A friend of mine just e-mailed me a November 2015 report from the European Environment Agency claiming that the air pollutant called PM2.5 causes 432,000 deaths in Europe every year. Is this plausible?
PM2.5 is very fine soot about 1/20 the width of a human hair. It comes from smokestacks, tailpipes, fireplaces, smoking — anything involving burning.
Typical outdoor ambient levels of PM2.5 are on the order of 10 micrograms (millionths of a gram) per cubic meter of air. For ease of calculation, a typical adult inhales about a cubic meter of air each hour, meaning that a typical adult inhales about 240 micrograms of PM2.5 over the course of a day. The EEA report claims that this level of PM2.5 kills 432,000 nonsmokers per year. These deaths are supposedly caused by heart or lung ailments — not cancer.
Now consider that in Europe, it has been estimated that smoking kills 695,000 per year. Based on the American experience, about 62 percent of these deaths (i.e., about 434,000) can be assumed to be heart-lung related.
So smoking kills 434,000 per year while plain, ordinary, outdoor air-breathing kills 432,000 non-smokers per year. Hmmm….
But the juxtaposition is more astounding when you consider the reality of smoking compared to breathing.
In breathing fresh air, the typical adult inhales about 1 microgram of PM2.5 every 6 minutes.
But a smoker will inhale somewhere between 10,000 to 40,000 micrograms of PM2.5 from one cigarette… that is, in that same 6-minute period. So in the same brief time period, a smoker will inhale 10,000 to 40,000 times more PM2.5.
Somehow though, despite the much greater inhalation of the supposedly deadly PM2.5, only 2,000 more smokers die annually from PM2.5-related heart-lung causes that non-smokers — according to air pollution “science” anyway.
○ ○ ○ ○ ○ ○ ○
Answer these questions using the PM2.5 passage above.
1. How many deaths in Europe each year does the European Environment Agency report attribute to PM2.5?
2. About how much air does a typical adult inhale each hour?
3. How many micrograms of PM2.5 can a smoker inhale from one cigarette?

Dataset records
○ ○ ○ ○ ○ ○ ○
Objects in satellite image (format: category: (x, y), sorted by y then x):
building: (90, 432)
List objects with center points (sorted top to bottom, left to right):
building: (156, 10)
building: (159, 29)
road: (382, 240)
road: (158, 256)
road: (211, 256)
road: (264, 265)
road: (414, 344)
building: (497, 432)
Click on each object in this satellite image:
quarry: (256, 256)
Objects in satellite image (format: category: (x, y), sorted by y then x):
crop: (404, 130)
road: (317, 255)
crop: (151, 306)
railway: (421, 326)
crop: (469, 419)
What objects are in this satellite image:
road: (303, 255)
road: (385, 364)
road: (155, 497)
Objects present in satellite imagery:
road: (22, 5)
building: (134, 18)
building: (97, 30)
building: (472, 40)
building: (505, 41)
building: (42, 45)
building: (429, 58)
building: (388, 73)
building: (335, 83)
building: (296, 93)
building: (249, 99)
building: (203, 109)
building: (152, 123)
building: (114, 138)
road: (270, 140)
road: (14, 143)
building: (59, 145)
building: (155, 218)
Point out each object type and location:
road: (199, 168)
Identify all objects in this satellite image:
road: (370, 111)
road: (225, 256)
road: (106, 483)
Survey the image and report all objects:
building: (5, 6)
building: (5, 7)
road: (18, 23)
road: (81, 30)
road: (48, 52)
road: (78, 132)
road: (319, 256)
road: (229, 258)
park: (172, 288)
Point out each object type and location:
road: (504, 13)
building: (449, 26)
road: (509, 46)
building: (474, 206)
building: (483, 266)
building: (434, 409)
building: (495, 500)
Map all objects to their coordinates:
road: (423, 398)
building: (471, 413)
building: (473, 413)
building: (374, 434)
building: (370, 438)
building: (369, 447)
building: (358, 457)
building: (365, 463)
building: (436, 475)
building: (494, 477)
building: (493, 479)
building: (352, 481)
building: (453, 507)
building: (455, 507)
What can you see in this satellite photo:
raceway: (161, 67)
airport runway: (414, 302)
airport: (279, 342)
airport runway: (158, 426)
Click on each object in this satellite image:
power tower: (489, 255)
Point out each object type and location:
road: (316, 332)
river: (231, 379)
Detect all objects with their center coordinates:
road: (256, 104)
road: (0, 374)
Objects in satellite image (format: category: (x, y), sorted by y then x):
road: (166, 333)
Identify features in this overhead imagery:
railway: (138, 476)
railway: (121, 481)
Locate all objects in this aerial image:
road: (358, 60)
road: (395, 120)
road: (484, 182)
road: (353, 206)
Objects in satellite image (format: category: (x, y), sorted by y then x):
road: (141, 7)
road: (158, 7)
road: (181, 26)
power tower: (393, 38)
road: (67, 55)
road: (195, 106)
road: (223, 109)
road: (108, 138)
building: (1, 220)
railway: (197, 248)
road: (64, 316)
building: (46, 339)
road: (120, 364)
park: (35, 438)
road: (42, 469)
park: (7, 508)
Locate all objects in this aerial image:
○ ○ ○ ○ ○ ○ ○
■ **RESULT OF THE TASK**
1. 432,000 deaths per year.
2. About a cubic meter of air.
3. Between 10,000 and 40,000 micrograms.